Uireka 2.0 verschuift focus van kwaliteit naar duurzaamheid
Dit jaar is het laatste jaar van het huidige driejarige Uireka-project. De afgelopen jaren is het nodige bereikt in de verdere kwaliteitsverbetering van de Nederlandse ui. Maar met het einde van het project zijn niet alle problemen opgelost: er zijn nog voldoende uitdagingen voor de toekomst. Daarom is in de afgelopen maanden achter de schermen hard gewerkt aan een vervolg van het ketenproject.
Net als bij het eerste project is de stem van de uiensector het vertrekpunt voor het Uireka-onderzoek. Ketenpartijen hebben aangegeven waar, wat hen betreft, de focus voor het onderzoek voor de komende jaren moet liggen. Hierin zijn vier hoofdsporen benoemd: uitgangsmateriaal; bodem, water en bemesting; ziekten en plagen; bewaring. Binnen deze vier hoofdsporen hebben de partners een lijst van voorkeursonderwerpen gekozen voor nieuw onderzoek: irrigatie en zout- en droogtetolerantie; weerbaarheid van de teelt; integraal management van insecten (uienvlieg, bonenvlieg, trips, bouwplan en grondsoortgebonden insecten); fusarium en rot; MH-bespuiting.
Alternatieven voor MH
In dat laatste onderzoek wil de sector kijken naar de mogelijke alternatieve methoden of technieken om spruitvorming tegen te gaan zodat jaarrond kan blijven geleverd.

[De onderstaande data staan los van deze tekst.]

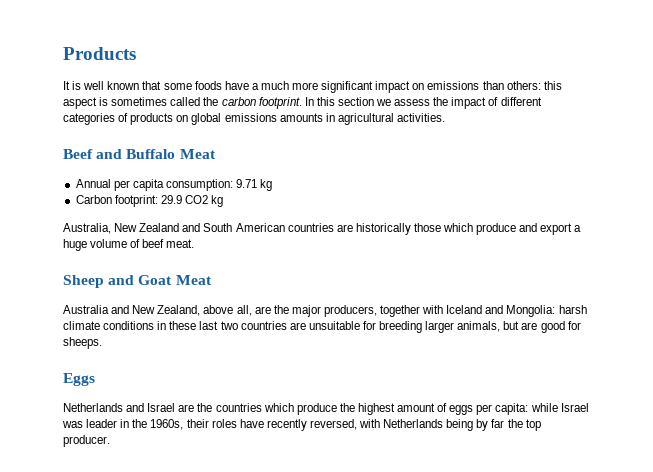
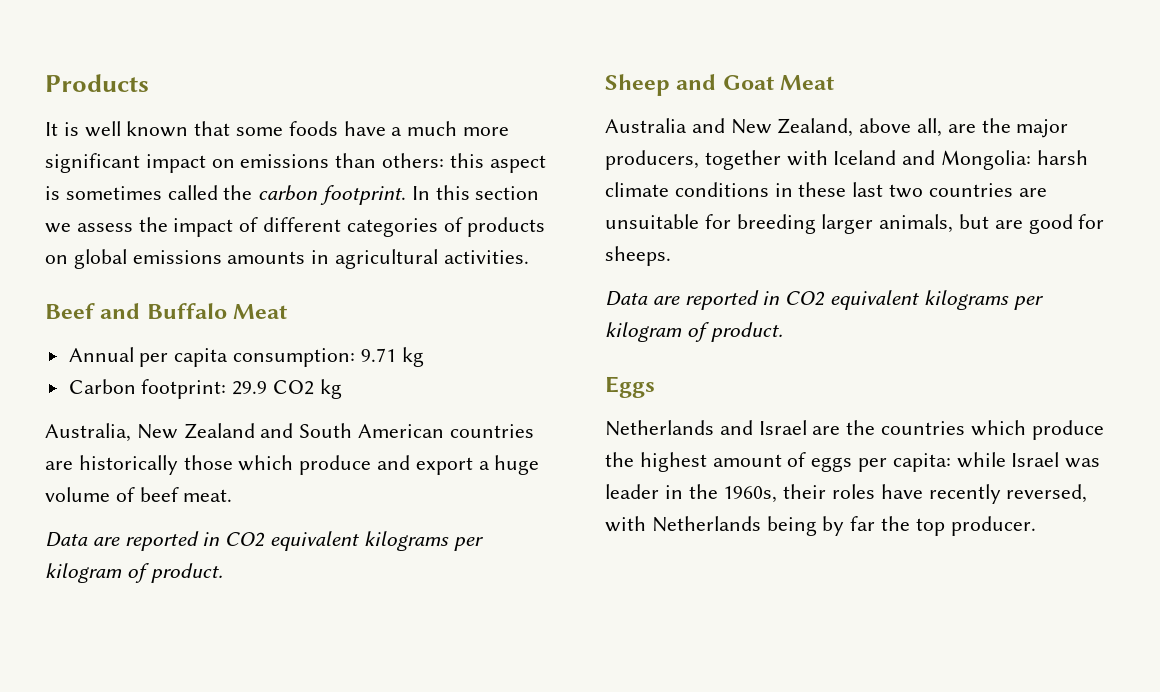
(195, 243) none -> [45,531,484,551] [45,563,223,583] // Data are reported in CO2 equivalent kilograms per kilogram of product.
(102, 343) none -> [605,290,1044,310] [605,322,783,342] // Data are reported in CO2 equivalent kilograms per kilogram of product.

MH heeft een toelating tot 2032, maar volgens Uireka is de afhankelijkheid van dit middel naar de toekomst toe riskant: de Europese maatschappij en retail voeren steeds meer discussie over het gebruik van dit middel.
De focus die in Uireka lag op kwaliteit verschuift daarmee naar duurzaamheid. „Onder invloed van actuele en maatschappelijke situaties kijkt ook de uiensector hier meer naar. Waterbeheer is hier een heel duidelijk voorbeeld van”, zegt projectleider Chris de Visser
Weerbaarheid blijft een belangrijk punt. Uireka wil onderzoeken of teeltsystemen bijdragen aan een betere of verminderde weerbaarheid van uien. „In Lelystad liggen veel verschillende systemen, zowel biologisch als gangbaar. Dat biedt ons de mogelijkheid om te zien of een bepaald systeem mogelijk effect heeft op de ontwikkeling van ziektes.”
Koprotonderzoek beëindigd
Onderzoek naar koprot is buiten de boot gevallen. „Het is kennelijk niet meer in beeld bij de sector”, zegt De Visser. Hij ziet dat andere dingen de aandacht vragen. „Insecten zijn een toenemend probleem geworden. Het wegvallen van fipronil heeft dat versterkt. Toen we dat middel nog hadden, was er nauwelijks aandacht voor insecten.” Hij blijft echter waarschuwen voor koprot. „Het kan zo maar weer toeslaan.”
Het meerjarige onderzoek naar koprot heeft onder meer vastgesteld dat beslissingsondersteunende systemen goede informatie geven om de schimmel in uien te voorkomen. Desondanks zijn er volgens Uireka nog voldoende mogelijkheden en kansen deze systemen verdere te finetunen.